The statistic is well-known: approximately half of all marriages end in divorce. What happens after divorce, however, is less reported on. According to the National Stepfamily Resource Center, 75 percent of divorced people will remarry at some point in their lives, and, unfortunately, those who do face even bleaker prospects: approximately 60 percent of remarriages also end in divorce.

With each remarriage, life can get more complicated. About 65 percent of remarriages involve children from a previous marriage, creating what are commonly known as blended families. This is why more than 40 percent of American adults have at least one step-relative, usually a child from a new spouse's former marriage or relationship. And with a new family comes new responsibilities and challenges, such as finances and planning for the future.

According to researcher Lawrence Ganong, the fact that only 20 percent of remarried couples discuss finances before they walk down the aisle means that money will be one of the most significant challenges they will have to overcome. "These families are so complex," he said. "Remarried couples are more likely to have multiple savings, checking and banking accounts than first-married couples, just to keep track of the money."

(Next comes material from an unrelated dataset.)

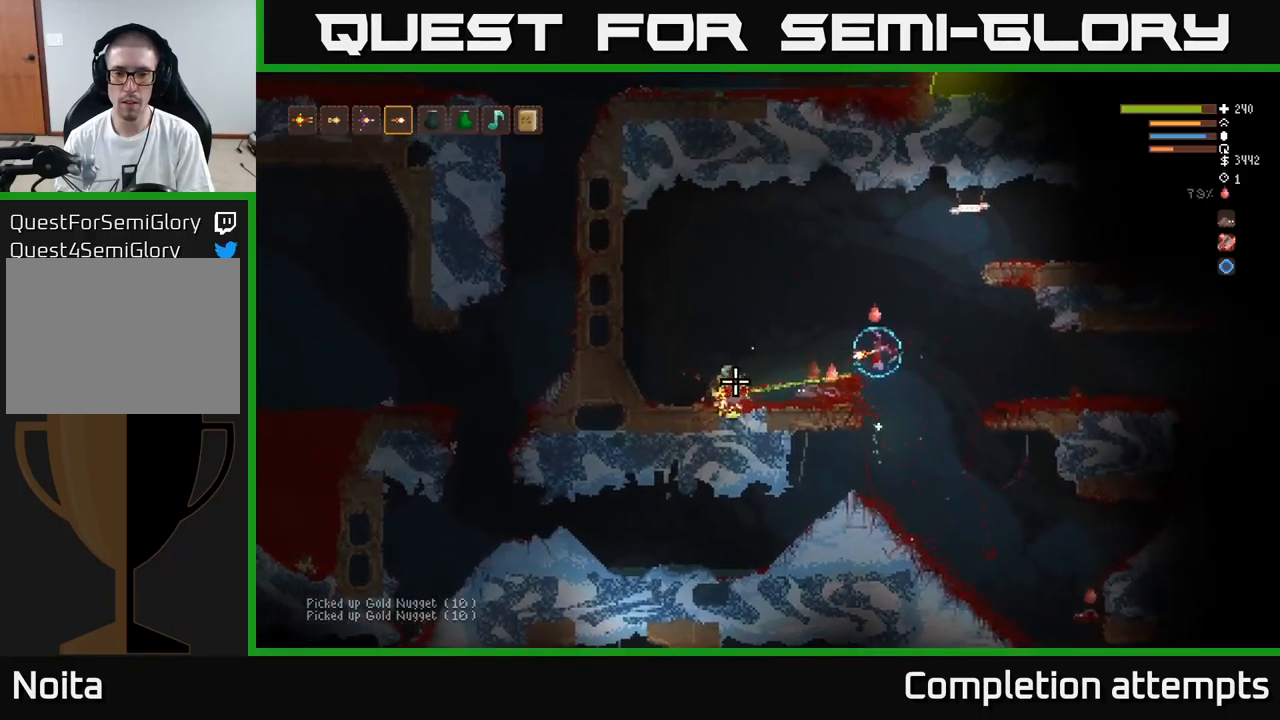
{"buttons": [], "left_stick": "left", "right_stick": "left", "events": [[17, "left_stick", "center"], [67, "left_stick", "left"]]}
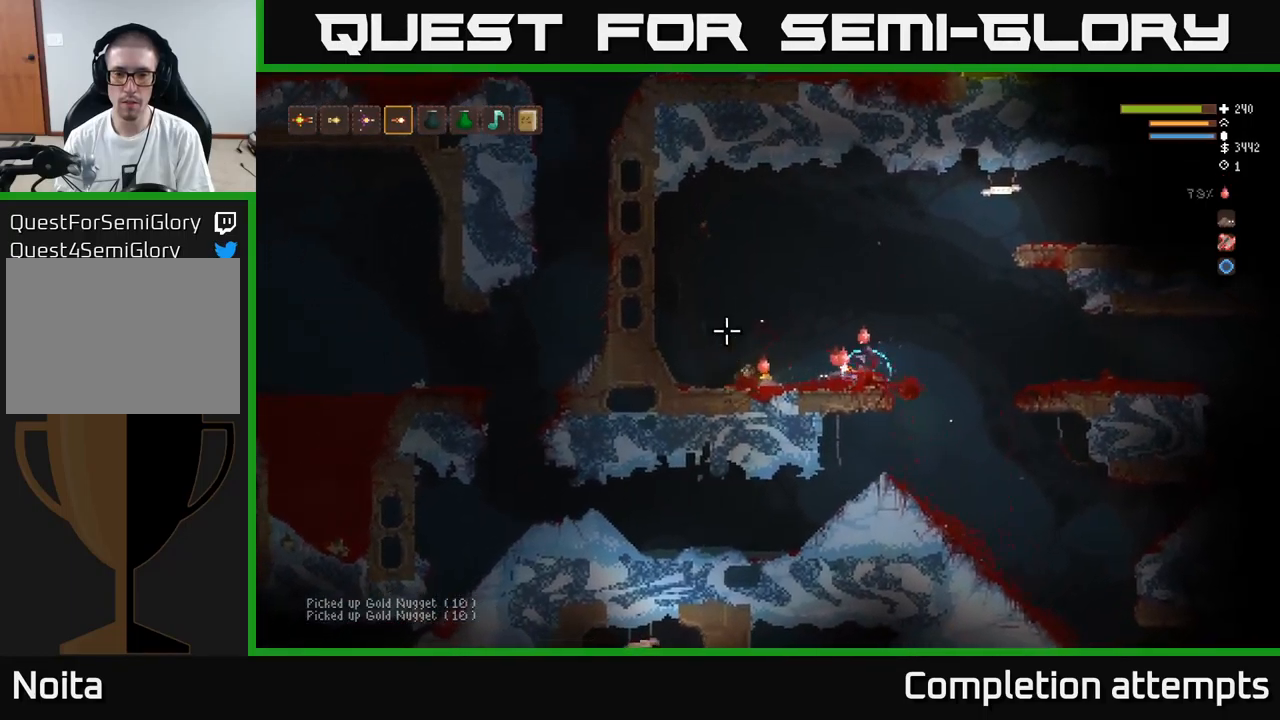
{"buttons": [], "left_stick": "left", "right_stick": "right", "events": [[83, "L2", "down"], [83, "right_stick", "up"], [150, "L2", "up"], [167, "right_stick", "right"]]}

There are several steps that blended families can take to ensure they are financially set for the future. First, finances need to be discussed, and the spouses need to make a financial plan, taking into account any potential future money issues such as child support, legal fees, education, and other common costs. Second, ensure that all members of the new family are covered under health insurance and estate plans. Third, enlist the help of an expert to assist with steps one or two, relying on their expertise to protect the new family against future financial problems.